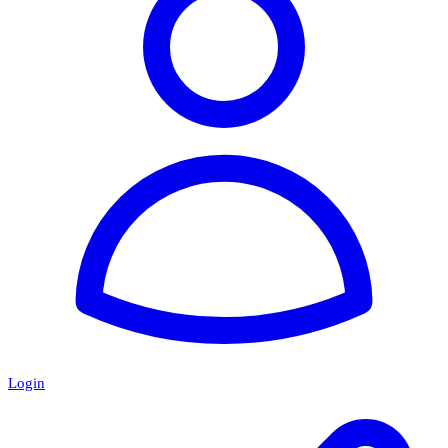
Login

○ ○ ○ ○ ○

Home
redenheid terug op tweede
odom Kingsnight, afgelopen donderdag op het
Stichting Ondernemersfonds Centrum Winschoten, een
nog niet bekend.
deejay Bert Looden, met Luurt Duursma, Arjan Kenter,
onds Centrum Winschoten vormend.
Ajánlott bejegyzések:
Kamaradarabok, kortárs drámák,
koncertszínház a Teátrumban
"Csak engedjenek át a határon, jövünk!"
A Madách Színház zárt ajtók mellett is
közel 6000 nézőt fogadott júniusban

○ ○ ○ ○ ○

To do => Tally the lines of the records holding the word "Winschoten", then state only the tally.

Your solution => 2